━━ Supplied information ━━

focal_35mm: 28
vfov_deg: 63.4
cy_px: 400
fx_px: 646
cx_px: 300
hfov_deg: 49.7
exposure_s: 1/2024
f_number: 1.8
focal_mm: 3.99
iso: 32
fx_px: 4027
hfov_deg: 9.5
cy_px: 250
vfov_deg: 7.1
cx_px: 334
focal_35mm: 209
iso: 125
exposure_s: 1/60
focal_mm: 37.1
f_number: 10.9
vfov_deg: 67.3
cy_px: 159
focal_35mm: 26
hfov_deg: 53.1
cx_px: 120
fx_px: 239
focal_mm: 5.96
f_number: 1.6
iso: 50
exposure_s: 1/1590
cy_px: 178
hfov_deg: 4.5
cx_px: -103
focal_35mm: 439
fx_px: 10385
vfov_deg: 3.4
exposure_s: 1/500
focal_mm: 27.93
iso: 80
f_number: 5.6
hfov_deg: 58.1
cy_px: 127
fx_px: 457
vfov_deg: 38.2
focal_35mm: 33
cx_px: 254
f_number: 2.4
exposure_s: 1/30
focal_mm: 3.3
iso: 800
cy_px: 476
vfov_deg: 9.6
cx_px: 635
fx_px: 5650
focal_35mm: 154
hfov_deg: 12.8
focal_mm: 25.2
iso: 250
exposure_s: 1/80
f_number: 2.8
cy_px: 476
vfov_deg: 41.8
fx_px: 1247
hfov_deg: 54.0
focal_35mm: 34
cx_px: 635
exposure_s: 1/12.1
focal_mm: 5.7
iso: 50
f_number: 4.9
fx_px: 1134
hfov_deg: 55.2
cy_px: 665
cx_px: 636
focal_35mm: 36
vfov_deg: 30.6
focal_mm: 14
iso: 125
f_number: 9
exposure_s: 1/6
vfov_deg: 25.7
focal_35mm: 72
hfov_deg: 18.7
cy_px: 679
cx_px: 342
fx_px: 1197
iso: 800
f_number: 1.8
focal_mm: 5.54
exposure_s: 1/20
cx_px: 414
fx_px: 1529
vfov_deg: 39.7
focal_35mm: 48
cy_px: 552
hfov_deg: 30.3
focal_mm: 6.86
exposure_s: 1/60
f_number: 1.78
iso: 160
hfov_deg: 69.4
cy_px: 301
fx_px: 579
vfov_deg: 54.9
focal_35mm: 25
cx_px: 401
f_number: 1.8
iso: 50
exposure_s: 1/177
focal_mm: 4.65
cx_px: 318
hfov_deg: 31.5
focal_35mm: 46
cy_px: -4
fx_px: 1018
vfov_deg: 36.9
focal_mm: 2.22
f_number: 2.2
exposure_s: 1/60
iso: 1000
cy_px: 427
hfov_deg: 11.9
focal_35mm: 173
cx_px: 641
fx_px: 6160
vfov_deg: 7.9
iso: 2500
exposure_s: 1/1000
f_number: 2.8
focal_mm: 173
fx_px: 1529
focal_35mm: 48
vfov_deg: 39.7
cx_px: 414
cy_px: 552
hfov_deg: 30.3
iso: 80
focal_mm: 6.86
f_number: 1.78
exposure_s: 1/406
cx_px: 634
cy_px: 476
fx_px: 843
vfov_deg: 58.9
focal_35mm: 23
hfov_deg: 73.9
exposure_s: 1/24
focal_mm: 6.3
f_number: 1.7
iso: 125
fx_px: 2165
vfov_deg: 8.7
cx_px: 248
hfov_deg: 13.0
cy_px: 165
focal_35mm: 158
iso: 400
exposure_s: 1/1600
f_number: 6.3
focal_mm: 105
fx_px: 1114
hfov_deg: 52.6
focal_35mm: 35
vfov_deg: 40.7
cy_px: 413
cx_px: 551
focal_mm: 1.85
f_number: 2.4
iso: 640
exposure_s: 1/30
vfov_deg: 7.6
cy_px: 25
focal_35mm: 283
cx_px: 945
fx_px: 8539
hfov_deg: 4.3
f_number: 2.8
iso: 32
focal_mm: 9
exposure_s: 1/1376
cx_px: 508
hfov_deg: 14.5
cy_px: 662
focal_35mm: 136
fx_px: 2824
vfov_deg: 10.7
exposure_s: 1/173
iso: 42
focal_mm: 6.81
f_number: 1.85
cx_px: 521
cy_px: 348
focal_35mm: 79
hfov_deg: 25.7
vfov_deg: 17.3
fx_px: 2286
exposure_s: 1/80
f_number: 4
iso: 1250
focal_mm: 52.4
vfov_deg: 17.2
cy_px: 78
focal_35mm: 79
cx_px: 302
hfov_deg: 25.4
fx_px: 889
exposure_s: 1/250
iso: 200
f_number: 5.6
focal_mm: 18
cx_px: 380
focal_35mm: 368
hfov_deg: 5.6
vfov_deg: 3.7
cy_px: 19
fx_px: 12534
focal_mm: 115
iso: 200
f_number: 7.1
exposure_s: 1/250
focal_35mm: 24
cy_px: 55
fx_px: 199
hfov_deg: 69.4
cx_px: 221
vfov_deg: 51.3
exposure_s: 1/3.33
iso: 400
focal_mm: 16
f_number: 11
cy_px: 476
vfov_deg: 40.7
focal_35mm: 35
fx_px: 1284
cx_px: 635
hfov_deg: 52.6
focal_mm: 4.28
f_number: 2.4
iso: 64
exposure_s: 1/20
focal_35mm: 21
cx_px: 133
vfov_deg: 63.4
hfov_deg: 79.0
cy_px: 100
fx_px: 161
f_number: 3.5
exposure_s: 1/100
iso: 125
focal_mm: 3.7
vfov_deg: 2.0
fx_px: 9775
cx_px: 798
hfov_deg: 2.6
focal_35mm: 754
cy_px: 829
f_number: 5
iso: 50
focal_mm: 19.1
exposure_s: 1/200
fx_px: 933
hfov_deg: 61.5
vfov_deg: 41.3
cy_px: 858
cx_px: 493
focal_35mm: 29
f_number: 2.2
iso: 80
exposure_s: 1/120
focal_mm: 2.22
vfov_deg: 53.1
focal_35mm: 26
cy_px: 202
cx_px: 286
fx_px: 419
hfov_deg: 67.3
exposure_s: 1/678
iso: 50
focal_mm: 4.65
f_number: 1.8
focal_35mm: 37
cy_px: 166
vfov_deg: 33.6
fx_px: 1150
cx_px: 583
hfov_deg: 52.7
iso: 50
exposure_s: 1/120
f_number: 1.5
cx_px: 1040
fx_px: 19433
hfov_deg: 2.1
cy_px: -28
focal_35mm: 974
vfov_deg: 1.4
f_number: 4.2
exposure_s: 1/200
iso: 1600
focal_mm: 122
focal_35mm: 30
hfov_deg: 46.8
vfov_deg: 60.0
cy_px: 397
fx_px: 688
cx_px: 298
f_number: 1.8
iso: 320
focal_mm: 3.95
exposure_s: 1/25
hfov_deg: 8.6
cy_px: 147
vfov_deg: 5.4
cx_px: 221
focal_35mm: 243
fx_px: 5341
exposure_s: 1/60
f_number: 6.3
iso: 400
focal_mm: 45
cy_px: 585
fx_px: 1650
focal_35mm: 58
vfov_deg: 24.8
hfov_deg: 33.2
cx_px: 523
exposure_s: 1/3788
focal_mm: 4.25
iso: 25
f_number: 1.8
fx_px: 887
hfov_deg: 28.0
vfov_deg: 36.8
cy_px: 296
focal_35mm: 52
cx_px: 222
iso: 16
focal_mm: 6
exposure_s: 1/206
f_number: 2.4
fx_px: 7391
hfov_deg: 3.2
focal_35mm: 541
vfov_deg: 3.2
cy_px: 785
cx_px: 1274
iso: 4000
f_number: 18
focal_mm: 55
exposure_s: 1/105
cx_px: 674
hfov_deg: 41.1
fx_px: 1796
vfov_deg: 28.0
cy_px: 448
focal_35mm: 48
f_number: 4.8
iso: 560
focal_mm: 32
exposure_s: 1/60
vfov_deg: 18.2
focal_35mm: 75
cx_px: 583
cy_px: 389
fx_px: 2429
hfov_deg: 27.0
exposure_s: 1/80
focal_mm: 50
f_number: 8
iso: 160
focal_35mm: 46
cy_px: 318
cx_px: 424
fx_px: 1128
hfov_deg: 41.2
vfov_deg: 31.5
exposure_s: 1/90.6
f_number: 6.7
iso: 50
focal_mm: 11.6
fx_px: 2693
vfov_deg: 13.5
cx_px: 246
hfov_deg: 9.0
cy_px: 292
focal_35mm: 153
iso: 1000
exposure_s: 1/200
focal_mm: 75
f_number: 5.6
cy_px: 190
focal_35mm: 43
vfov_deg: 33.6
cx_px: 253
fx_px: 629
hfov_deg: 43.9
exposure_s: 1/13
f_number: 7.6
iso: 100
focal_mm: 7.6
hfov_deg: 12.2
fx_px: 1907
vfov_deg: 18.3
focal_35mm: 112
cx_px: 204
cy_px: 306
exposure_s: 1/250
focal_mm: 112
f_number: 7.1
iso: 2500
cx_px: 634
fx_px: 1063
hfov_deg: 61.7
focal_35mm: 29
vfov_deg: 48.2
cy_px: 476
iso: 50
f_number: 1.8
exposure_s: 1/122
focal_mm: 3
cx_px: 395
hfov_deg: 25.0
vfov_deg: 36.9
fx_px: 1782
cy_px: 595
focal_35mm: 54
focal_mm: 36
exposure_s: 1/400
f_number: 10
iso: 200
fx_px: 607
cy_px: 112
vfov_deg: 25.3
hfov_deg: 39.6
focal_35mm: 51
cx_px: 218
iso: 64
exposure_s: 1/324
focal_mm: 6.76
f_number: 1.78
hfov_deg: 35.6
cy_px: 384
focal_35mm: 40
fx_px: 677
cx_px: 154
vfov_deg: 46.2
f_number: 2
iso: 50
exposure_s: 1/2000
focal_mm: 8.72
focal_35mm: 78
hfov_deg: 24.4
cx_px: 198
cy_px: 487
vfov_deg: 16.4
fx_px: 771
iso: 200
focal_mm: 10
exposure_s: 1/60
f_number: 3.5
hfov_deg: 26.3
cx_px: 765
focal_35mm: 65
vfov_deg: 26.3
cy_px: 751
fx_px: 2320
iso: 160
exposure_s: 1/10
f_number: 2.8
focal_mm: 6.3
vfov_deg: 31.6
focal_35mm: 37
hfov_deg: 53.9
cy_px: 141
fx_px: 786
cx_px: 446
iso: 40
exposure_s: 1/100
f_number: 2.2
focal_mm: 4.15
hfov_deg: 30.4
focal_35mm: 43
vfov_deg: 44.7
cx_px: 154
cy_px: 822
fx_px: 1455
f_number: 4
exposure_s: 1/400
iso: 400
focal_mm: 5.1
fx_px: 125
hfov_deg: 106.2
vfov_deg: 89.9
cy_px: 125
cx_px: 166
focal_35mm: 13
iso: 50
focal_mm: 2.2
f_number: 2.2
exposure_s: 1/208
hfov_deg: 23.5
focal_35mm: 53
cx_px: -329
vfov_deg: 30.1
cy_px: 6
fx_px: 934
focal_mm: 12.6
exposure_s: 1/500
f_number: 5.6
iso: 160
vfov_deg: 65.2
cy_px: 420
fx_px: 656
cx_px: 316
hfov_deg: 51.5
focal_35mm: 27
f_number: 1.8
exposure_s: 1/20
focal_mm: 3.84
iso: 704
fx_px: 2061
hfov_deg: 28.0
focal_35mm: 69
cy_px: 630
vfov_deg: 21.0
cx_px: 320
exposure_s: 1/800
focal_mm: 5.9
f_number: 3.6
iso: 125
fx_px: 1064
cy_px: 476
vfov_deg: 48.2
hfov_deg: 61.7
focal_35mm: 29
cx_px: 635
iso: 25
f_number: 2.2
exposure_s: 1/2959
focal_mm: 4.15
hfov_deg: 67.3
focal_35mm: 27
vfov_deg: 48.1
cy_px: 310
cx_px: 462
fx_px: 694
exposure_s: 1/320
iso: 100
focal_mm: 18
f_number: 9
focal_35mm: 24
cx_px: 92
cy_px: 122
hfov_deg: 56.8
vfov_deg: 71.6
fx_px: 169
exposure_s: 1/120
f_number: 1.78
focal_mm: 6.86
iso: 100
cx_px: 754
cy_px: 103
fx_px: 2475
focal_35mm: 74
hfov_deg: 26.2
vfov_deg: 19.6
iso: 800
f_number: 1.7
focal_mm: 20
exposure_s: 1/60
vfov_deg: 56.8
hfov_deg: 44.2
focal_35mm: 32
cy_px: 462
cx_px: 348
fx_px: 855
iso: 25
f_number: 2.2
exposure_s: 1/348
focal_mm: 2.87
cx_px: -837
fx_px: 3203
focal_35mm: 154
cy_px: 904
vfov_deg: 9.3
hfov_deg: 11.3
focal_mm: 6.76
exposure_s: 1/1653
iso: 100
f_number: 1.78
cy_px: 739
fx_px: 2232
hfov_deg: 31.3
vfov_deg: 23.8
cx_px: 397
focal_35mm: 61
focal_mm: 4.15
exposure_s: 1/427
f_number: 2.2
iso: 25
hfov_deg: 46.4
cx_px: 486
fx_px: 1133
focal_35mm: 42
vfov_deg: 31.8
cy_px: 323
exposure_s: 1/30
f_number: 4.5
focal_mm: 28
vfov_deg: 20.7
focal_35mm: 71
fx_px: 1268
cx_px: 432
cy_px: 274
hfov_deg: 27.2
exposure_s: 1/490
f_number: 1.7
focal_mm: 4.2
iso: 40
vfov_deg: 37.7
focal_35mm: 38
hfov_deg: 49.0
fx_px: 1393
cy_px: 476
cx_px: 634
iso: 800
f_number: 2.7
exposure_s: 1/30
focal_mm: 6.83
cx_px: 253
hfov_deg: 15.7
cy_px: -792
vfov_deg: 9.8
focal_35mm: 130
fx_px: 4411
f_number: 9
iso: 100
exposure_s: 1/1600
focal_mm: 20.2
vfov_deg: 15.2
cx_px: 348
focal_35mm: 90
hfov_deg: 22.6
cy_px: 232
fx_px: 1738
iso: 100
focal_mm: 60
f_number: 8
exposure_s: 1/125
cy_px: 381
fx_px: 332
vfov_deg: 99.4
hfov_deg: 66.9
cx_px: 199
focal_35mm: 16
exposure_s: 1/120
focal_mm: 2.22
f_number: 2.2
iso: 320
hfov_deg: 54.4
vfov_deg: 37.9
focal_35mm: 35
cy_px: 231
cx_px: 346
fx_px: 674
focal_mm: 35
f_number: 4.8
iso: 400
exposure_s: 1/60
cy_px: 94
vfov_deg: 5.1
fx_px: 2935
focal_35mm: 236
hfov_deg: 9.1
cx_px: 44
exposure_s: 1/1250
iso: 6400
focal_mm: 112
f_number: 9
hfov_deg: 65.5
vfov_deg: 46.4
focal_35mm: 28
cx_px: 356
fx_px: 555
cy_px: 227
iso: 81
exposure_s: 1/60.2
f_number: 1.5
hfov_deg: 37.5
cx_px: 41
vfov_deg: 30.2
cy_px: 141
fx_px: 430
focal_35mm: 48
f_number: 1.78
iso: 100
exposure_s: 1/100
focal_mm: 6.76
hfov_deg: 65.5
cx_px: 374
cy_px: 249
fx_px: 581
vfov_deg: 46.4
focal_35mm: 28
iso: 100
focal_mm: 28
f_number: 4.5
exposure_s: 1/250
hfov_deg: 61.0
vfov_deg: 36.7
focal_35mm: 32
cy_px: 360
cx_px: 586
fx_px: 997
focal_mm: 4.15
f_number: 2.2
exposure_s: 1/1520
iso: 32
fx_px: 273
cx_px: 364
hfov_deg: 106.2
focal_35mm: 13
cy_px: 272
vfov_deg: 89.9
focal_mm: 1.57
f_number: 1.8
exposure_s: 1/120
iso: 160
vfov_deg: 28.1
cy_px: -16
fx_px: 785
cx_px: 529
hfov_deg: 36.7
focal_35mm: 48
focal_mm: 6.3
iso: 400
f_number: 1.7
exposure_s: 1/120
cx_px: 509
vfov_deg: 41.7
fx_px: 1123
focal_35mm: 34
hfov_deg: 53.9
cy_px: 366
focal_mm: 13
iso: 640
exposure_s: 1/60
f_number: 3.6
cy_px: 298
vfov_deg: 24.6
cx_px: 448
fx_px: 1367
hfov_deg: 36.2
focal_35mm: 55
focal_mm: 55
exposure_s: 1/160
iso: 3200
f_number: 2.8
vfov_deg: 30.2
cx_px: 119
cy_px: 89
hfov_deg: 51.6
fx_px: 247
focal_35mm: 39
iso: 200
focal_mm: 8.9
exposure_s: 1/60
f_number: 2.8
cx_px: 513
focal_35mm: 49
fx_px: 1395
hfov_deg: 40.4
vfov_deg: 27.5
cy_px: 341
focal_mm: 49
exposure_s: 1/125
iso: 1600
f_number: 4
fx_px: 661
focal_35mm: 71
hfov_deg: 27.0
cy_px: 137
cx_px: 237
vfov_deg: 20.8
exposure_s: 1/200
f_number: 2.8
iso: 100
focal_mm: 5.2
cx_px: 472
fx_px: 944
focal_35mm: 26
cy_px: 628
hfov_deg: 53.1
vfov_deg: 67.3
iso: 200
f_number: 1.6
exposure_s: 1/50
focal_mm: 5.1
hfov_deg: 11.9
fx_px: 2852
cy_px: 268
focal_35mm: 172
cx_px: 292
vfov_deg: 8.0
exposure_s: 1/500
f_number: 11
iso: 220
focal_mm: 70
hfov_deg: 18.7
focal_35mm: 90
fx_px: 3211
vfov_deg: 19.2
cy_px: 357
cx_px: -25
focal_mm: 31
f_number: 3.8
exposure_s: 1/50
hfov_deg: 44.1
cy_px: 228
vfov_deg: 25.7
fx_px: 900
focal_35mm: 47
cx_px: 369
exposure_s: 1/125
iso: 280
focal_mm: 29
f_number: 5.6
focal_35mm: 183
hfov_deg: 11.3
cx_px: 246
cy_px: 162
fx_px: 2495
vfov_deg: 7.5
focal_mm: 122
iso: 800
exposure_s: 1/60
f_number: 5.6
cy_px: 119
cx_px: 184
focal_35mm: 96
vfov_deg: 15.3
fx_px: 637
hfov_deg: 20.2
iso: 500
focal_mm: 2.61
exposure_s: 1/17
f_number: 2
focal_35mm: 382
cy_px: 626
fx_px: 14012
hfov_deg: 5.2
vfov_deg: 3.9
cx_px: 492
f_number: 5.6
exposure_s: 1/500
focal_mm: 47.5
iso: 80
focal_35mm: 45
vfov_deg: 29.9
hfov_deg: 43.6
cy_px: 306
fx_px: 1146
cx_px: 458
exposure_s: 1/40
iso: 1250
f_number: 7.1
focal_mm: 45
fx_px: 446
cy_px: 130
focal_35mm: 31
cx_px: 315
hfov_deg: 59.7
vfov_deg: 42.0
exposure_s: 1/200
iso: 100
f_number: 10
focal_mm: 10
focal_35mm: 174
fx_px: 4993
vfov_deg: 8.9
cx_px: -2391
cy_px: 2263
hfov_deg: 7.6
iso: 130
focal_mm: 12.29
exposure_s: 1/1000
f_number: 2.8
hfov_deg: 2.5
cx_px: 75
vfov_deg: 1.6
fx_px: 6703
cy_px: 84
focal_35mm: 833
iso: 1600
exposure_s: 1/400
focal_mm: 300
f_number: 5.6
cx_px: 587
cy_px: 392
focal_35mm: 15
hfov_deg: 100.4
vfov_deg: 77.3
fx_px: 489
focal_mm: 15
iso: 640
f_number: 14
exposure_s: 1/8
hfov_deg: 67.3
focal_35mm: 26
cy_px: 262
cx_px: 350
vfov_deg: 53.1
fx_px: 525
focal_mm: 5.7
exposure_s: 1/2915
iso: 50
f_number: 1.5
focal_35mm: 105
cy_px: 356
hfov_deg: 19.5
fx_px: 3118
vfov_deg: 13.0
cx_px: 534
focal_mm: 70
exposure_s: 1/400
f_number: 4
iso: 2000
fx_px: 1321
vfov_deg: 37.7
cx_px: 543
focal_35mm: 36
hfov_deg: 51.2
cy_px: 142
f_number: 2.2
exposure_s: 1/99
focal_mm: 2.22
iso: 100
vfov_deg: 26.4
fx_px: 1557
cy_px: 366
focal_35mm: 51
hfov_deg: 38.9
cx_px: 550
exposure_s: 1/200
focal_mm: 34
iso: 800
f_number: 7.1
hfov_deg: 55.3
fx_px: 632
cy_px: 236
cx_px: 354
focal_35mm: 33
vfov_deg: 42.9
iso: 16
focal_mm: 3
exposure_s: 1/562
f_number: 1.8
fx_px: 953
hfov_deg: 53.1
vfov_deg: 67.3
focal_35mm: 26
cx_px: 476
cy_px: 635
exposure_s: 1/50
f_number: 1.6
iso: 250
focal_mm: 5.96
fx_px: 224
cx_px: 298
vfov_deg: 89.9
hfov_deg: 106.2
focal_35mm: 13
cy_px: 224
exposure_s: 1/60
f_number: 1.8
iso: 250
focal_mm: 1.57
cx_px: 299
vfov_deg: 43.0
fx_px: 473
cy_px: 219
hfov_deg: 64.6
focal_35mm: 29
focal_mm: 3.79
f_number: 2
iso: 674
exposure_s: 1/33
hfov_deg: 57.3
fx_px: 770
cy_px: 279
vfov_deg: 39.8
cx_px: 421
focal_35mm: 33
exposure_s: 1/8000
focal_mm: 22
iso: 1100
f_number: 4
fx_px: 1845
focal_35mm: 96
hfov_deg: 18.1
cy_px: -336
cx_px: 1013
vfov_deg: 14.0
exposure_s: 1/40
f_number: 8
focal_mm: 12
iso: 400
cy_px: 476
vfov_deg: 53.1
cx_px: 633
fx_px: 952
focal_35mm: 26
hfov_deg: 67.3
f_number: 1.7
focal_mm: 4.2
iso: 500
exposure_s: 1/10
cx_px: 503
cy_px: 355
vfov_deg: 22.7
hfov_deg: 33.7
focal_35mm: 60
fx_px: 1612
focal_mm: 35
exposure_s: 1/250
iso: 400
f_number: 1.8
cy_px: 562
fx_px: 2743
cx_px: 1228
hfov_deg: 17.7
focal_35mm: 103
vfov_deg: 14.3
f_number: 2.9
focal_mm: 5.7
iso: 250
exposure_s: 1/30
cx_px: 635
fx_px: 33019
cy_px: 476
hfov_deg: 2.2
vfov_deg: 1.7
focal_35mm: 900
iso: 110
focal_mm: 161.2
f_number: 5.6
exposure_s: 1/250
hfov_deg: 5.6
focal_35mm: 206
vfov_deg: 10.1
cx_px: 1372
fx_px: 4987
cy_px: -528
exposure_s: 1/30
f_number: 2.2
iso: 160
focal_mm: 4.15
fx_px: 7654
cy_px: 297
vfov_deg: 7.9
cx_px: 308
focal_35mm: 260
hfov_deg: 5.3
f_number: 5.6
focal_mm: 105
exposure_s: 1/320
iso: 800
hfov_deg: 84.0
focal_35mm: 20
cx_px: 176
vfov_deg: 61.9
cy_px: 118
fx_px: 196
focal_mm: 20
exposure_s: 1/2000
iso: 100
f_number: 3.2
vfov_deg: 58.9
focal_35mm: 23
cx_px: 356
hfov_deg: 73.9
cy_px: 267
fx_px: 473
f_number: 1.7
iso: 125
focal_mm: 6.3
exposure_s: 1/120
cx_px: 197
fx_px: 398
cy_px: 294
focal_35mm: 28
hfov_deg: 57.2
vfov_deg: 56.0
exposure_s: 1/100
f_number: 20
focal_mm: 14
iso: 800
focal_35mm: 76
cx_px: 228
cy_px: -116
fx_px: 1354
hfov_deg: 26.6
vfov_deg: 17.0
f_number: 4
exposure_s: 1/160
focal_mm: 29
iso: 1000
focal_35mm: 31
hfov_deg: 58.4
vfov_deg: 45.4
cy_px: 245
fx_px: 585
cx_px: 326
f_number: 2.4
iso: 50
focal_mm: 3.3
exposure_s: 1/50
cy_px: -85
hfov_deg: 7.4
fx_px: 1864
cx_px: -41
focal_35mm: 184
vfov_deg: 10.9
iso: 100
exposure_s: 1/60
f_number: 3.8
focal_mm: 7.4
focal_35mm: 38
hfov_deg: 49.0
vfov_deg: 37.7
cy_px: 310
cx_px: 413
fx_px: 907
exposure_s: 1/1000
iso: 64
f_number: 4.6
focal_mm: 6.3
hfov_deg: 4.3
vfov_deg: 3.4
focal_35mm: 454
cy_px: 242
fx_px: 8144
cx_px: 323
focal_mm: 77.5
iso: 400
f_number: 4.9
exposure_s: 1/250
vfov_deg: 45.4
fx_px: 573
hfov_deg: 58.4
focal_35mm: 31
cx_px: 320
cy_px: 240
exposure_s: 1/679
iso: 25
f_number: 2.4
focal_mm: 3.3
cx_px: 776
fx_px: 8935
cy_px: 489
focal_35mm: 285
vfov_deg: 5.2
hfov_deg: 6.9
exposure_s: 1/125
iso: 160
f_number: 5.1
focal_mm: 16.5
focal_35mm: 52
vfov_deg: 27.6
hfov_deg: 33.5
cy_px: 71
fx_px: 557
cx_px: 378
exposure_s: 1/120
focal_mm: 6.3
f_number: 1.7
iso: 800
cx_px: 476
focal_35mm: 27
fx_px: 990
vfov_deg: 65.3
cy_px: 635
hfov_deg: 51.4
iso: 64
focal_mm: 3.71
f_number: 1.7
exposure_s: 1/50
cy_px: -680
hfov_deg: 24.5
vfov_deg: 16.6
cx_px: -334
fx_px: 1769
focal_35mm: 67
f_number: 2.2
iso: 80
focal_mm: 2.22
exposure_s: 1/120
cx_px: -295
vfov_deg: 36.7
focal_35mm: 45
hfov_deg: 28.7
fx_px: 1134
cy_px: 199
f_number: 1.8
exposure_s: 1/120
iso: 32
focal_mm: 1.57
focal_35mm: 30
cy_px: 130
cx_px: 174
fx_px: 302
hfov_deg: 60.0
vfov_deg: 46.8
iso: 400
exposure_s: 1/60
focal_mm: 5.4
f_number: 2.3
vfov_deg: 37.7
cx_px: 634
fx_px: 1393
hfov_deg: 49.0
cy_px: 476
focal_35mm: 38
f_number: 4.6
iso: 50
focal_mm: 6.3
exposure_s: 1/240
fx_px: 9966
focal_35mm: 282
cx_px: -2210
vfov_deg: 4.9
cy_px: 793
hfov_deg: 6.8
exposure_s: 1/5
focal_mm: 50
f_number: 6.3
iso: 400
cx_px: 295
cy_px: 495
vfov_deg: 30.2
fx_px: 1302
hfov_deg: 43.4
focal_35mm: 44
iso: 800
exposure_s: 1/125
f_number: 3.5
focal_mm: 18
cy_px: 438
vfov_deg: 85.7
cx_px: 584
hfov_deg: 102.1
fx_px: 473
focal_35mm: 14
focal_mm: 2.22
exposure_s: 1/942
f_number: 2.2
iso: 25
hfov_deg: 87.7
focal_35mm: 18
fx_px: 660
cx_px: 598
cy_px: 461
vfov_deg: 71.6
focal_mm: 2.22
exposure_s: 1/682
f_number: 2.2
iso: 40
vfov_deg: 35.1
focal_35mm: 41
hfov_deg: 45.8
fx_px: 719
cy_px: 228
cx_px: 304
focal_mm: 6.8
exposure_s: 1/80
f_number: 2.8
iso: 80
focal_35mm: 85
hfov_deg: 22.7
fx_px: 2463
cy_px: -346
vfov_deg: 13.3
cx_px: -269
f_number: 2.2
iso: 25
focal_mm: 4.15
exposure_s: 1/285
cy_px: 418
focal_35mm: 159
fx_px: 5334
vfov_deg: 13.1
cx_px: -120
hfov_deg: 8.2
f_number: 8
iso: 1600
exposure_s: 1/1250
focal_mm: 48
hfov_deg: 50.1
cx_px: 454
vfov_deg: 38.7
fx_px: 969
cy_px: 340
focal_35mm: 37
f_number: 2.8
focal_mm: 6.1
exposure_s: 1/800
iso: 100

━━━

-- Task --
All lines above from the one with "vfov_deg: 3.2" to the one with "hfov_deg: 39.6", inclusive, should be copied exactly, and no other lines.

-- Response --
vfov_deg: 3.2
cy_px: 785
cx_px: 1274
iso: 4000
f_number: 18
focal_mm: 55
exposure_s: 1/105
cx_px: 674
hfov_deg: 41.1
fx_px: 1796
vfov_deg: 28.0
cy_px: 448
focal_35mm: 48
f_number: 4.8
iso: 560
focal_mm: 32
exposure_s: 1/60
vfov_deg: 18.2
focal_35mm: 75
cx_px: 583
cy_px: 389
fx_px: 2429
hfov_deg: 27.0
exposure_s: 1/80
focal_mm: 50
f_number: 8
iso: 160
focal_35mm: 46
cy_px: 318
cx_px: 424
fx_px: 1128
hfov_deg: 41.2
vfov_deg: 31.5
exposure_s: 1/90.6
f_number: 6.7
iso: 50
focal_mm: 11.6
fx_px: 2693
vfov_deg: 13.5
cx_px: 246
hfov_deg: 9.0
cy_px: 292
focal_35mm: 153
iso: 1000
exposure_s: 1/200
focal_mm: 75
f_number: 5.6
cy_px: 190
focal_35mm: 43
vfov_deg: 33.6
cx_px: 253
fx_px: 629
hfov_deg: 43.9
exposure_s: 1/13
f_number: 7.6
iso: 100
focal_mm: 7.6
hfov_deg: 12.2
fx_px: 1907
vfov_deg: 18.3
focal_35mm: 112
cx_px: 204
cy_px: 306
exposure_s: 1/250
focal_mm: 112
f_number: 7.1
iso: 2500
cx_px: 634
fx_px: 1063
hfov_deg: 61.7
focal_35mm: 29
vfov_deg: 48.2
cy_px: 476
iso: 50
f_number: 1.8
exposure_s: 1/122
focal_mm: 3
cx_px: 395
hfov_deg: 25.0
vfov_deg: 36.9
fx_px: 1782
cy_px: 595
focal_35mm: 54
focal_mm: 36
exposure_s: 1/400
f_number: 10
iso: 200
fx_px: 607
cy_px: 112
vfov_deg: 25.3
hfov_deg: 39.6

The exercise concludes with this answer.